• Exercise tasks:
a – In the profile of singer Reginald Mobley, what did he hear in the sixth grade that started a life-long obsession?
b – According to the profile of singer Reginald Mobley, why don't straight white men need to think about representation in the same way?
c – Write out the part of the profile of singer Reginald Mobley that opens with the words containing "Reginald feels that" and closes with "if it appeals.".

*** Opening Text segment ***

And of course, Reginald arrives carrying two flags, Black Lives Matter, and the Rainbow Flag.

Reginald Mobley as Christus with SingFest Choral Academy Hong Kong & lautten compagney BERLIN in Bach's St John Passion at the Thuringia Bach Festival
Reginald Mobley as Christus with SingFest Choral Academy Hong Kong & lautten compagney BERLIN in Bach's St John Passion at the Thuringia Bach Festival

He points out that the arts still have some way to go before they are fully accepting of Queer and Trans composers, this is particularly true of composers who were active before the social construct of homosexuality. For instance, we know from Ellen Harris' work that significant parts of Handel's life were spent in a queer sphere, though at the time the idea of a homosexual or a gay man did not exist.

Reginald feels that all this is about representation. Whether we are talking about a young person of colour or a young queer person, it is about seeing that someone who looks like you has always been here. Straight white men just don't need to think about the issue of representation in the same way, they are already part of the narrative. 

At the Queer Arts Festival in Vancouver, Reginald gave a recital with Early Music Vancouver entitled A Queen’s Music that explored just some of these issues, presenting music by composers who existed before the social construct of homosexuality was created but whose lives can be seen as in some way queer. We existed before there was a name for us, and it is important that we speak out. However, Reginald's approach to diversity is not one of quotas and box ticking. His whole desire is freedom, the freedom to find and explore this music if it appeals. 

Reginald was born and grew up in Gainsville, Florida and the music of his childhood was gospel and jazz; as a boy, he sang at the Seventh-day Adventist Church. In the sixth grade, in Middle School, he heard a Bach fugue played by the school's concert band and this started a life-long obsession, even though he was told by people including his family that this wasn't his music. He feels it important that whatever their background, people should not feel this societal block.

*** Closing Text segment ***
*** Opening Information shown ***

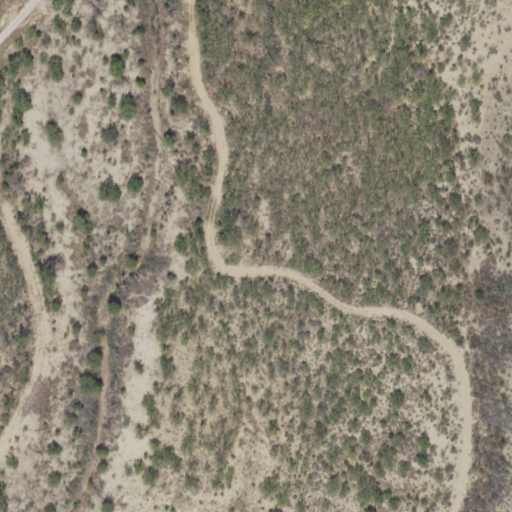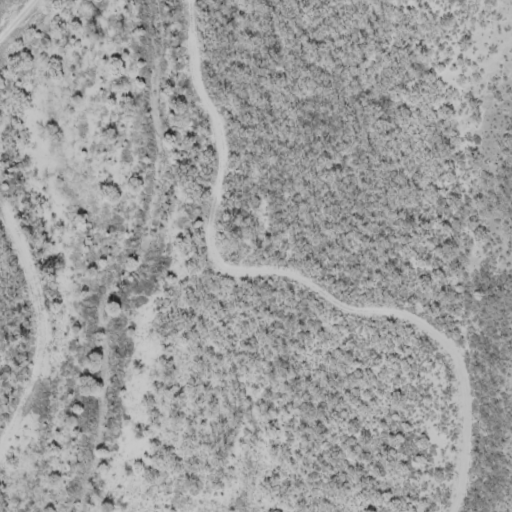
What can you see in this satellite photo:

*** Closing Information shown ***
*** Opening Information shown ***

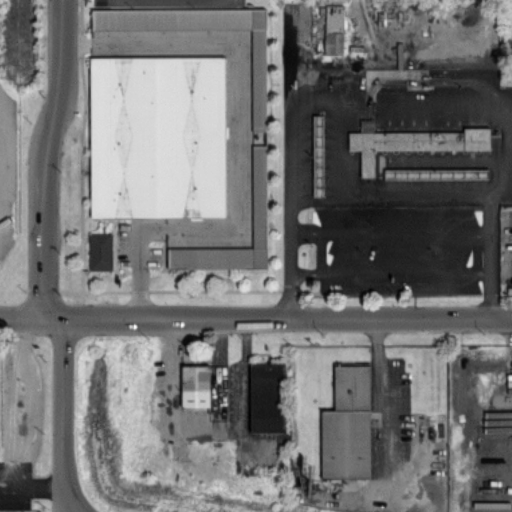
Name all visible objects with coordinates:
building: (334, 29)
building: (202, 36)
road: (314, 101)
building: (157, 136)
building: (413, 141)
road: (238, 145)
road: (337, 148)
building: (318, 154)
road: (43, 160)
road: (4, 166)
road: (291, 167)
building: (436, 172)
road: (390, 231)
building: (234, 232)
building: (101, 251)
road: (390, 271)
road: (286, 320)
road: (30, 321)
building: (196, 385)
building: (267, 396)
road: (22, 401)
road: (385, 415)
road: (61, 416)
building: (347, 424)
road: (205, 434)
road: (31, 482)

*** Closing Information shown ***
*** Opening Information shown ***

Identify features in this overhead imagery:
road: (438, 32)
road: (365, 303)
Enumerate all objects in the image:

*** Closing Information shown ***

• Replies:
a – A Bach fugue played by his school's concert band.

b – Straight white men are already part of the narrative. Representation is about seeing that someone who looks like you has always been here, so they don't need to think about it the same way.

c –
Reginald feels that all this is about representation. Whether we are talking about a young person of colour or a young queer person, it is about seeing that someone who looks like you has always been here. Straight white men just don't need to think about the issue of representation in the same way, they are already part of the narrative. 

At the Queer Arts Festival in Vancouver, Reginald gave a recital with Early Music Vancouver entitled A Queen’s Music that explored just some of these issues, presenting music by composers who existed before the social construct of homosexuality was created but whose lives can be seen as in some way queer. We existed before there was a name for us, and it is important that we speak out. However, Reginald's approach to diversity is not one of quotas and box ticking. His whole desire is freedom, the freedom to find and explore this music if it appeals.